I don't know anyone who disagrees with this change, obviously because I
don't know anyone who draws NSF cheques and talks about having done it!

Regards,

Richard Tapp, Adelaide, South Australia
RC Sailplanes, RC Electric, Graupner/JR MC20, AUS9380, LSF1280
1929 Plymouth Roadster, 1949 MG TC, 1969 Reliant Scimitar GTE

June 3
from: Murray McEwan,
mcewan.machining@sk.sympatico.ca

I do not feel much sympathy for the NSF cheque writers as you do. You forgot to mention how many NSF cheques you are currently holding, while waiting for the owners to come knocking on your door, pleading forgiveness for their oversight and thanking you for your patience. Ha, fat chance that will ever happen.
The problem with the law against writing NSF cheques is that using it to collect is far too much trouble on small payments. By the way, if you are so charitable on behalf of the NSF chequewriters, why would you want them criminalized with legal action? All we merchants want is to get paid for our goods. I believe that writing NSF cheques may occassionally be due to an oversight, but is more often due to carelessness or perhaps outright dishonesty.
I would like to know why the banks are able to sluff off their ridiculous charges for NSF on the payee of the cheque.
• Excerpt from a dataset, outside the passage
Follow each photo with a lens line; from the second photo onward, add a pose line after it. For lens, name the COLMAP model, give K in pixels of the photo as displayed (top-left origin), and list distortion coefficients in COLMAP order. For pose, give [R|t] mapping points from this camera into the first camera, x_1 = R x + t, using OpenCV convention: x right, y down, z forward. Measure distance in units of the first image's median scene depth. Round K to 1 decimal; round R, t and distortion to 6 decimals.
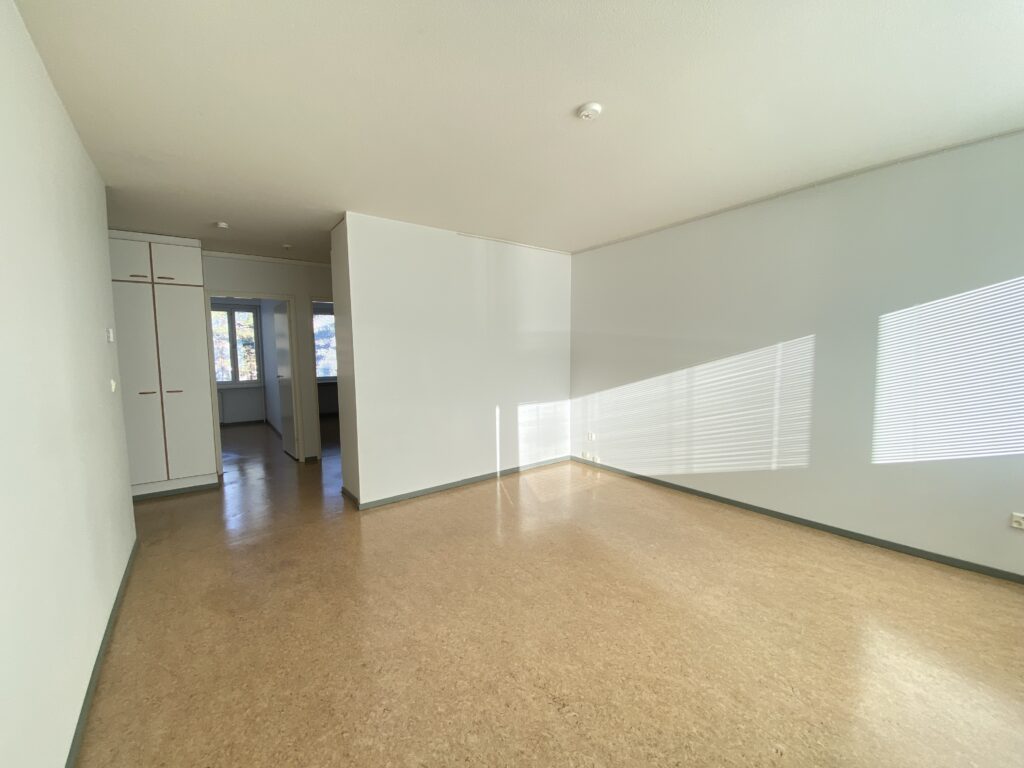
lens RADIAL K [[411.7, 0, 510.4], [0, 411.7, 385.8], [0, 0, 1]] dist [0.002293, -0.000152]
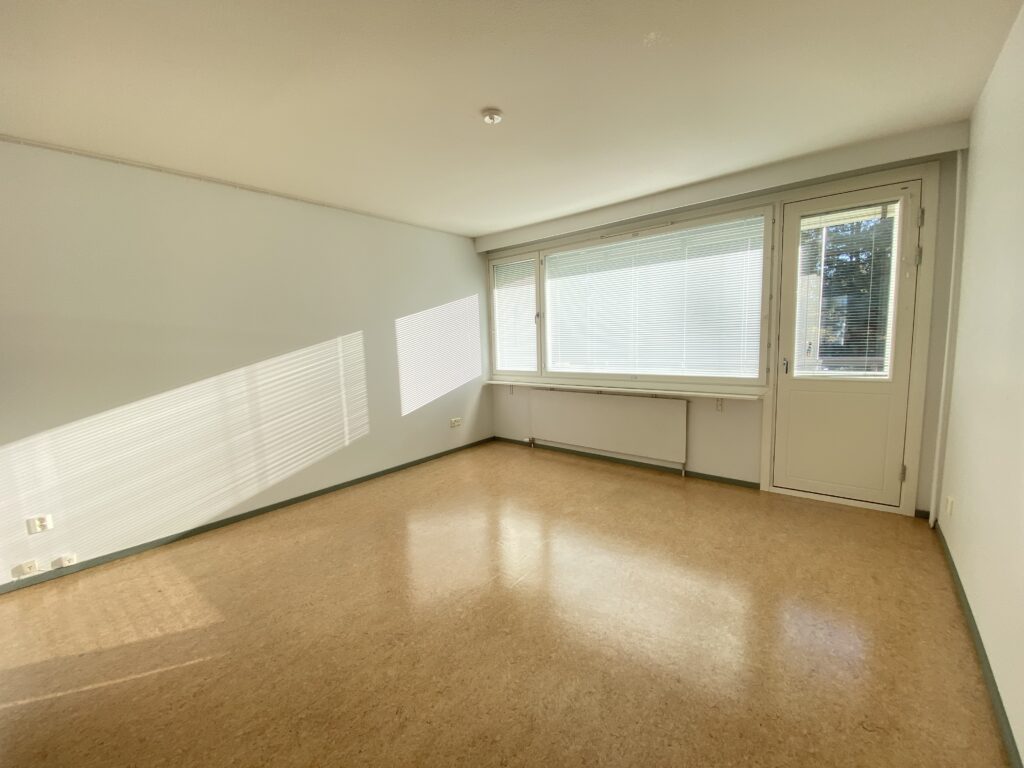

I have never considered that I am in any way responsible for accepting someone's cheque. It is their order to their bank: let them haggle over it. The bank is in a lot better postion to collect than the rest of us are.



June 1
from: Dennis Miller,
caleigh.miller@sk.sympatico.ca

Although I do not condon nsf cheques or the writing of them, I do also
believe that in this case, both parties are equally quilty. For as much
as it is against the law to issue a cheque without funds it is equally
illegal to advertize in this fashion. In fact the chances of a
conviction are probably better for the second crime than for the first.
Call it unfair but our system protects the rights of all people and
provides a legal source of recourse for the merchant, "who hungry for
sales is willing to take a cheque for services rendered".